Desert greenhood
- Conservation status: Vulnerable (EPBC Act)

Scientific classification
- Kingdom: Plantae
- Clade: Tracheophytes
- Clade: Angiosperms
- Clade: Monocots
- Order: Asparagales
- Family: Orchidaceae
- Subfamily: Orchidoideae
- Tribe: Cranichideae
- Genus: Pterostylis
- Species: P. xerophila
- Binomial name: Pterostylis xerophila M.A.Clem.
- Synonyms: Oligochaetochilus xerophilus (M.A.Clem.) Szlach.

= Pterostylis xerophila =

- Genus: Pterostylis
- Species: xerophila
- Authority: M.A.Clem.
- Conservation status: VU
- Synonyms: Oligochaetochilus xerophilus (M.A.Clem.) Szlach.

Species of orchid

Pterostylis xerophila, commonly known as the desert greenhood, is a plant in the orchid family Orchidaceae and is endemic to South Australia. Both flowering and non-flowering plants have a relatively large rosette of leaves. Flowering plants also have up to eight translucent white, green and reddish-brown flowers with an insect-like labellum.

==Description==
Pterostylis xerophila is a terrestrial, perennial, deciduous, herb with an underground tuber and a rosette of between three and ten leaves. The leaves are 10-30 mm long and 5-8 mm wide. Flowering plants have a rosette at the base of the flowering stem but the leaves are usually withered by flowering time. Up to eight white, green and reddish-brown flowers 25-30 mm long and 9-11 mm wide are borne on a flowering stem 60-200 mm tall. The dorsal sepal and petals form a hood or "galea" over the column with the dorsal sepal having a narrow, upturned tip 6-8 mm long. The lateral sepals turn downwards, are wider than the galea, dished, and suddenly taper to narrow tips 20-25 mm long. The labellum is insect-like, about 4 mm long, 2-3 mm wide with a thin "body" and a thickened "head" end. Each side of the labellum has four to six forward-pointing bristles up to 3 mm long. Flowering occurs from September to November.

==Taxonomy and naming==
Pterostylis xerophila was first formally described in 1986 by Mark Clements from a specimen grown in Adelaide from material collected in the Great Victoria Desert. The description was published in the fourth edition of the Flora of South Australia. The specific epithet (xerophila) is derived from the Ancient Greek words ξερός (xeros), meaning “dry” and φίλος (phílos), meaning "dear one" or "friend".

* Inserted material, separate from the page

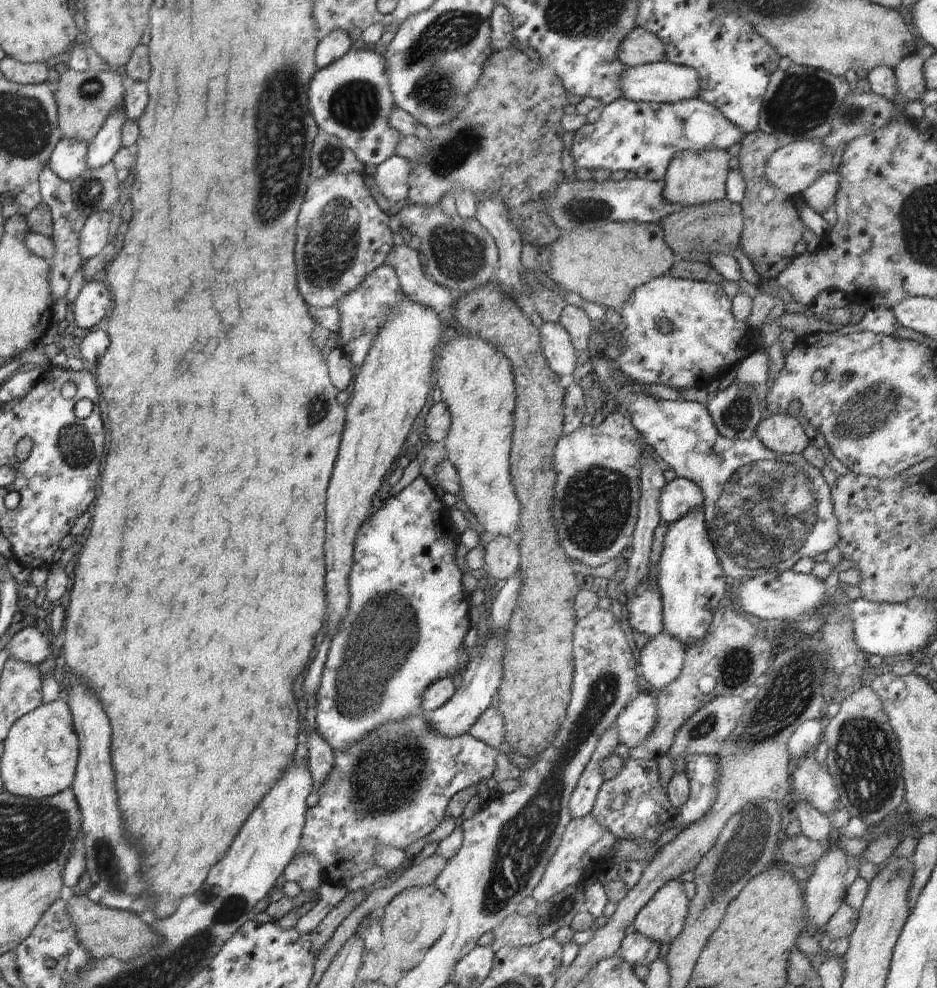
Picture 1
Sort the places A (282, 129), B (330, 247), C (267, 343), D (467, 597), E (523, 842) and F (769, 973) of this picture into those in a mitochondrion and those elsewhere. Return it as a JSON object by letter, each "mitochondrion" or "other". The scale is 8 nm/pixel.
{"A":"mitochondrion","B":"mitochondrion","C":"other","D":"other","E":"mitochondrion","F":"other"}

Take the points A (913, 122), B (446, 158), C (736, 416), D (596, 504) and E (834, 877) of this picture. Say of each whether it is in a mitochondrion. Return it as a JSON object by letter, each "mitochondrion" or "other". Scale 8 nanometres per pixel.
{"A":"other","B":"mitochondrion","C":"mitochondrion","D":"mitochondrion","E":"other"}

Its common name as listed on the Commonwealth's SPRAT database is desert greenhood.

==Distribution and habitat==
The desert greenhood usually grows in granite or quartzite rock outcrops in areas receiving an average annual rainfall of less than 200 mm, in and near the Great Victoria Desert.

==Conservation==
Pterostylis xerophila is classified as "vulnerable" under the Australian Government Environment Protection and Biodiversity Conservation Act 1999 and the South Australian Government National Parks and Wildlife Act 1972. Little is known about the threats to this greenhood but include grazing by feral rabbits and goats, weed invasion, accidental destruction by vehicle movement and inappropriate fire regimes.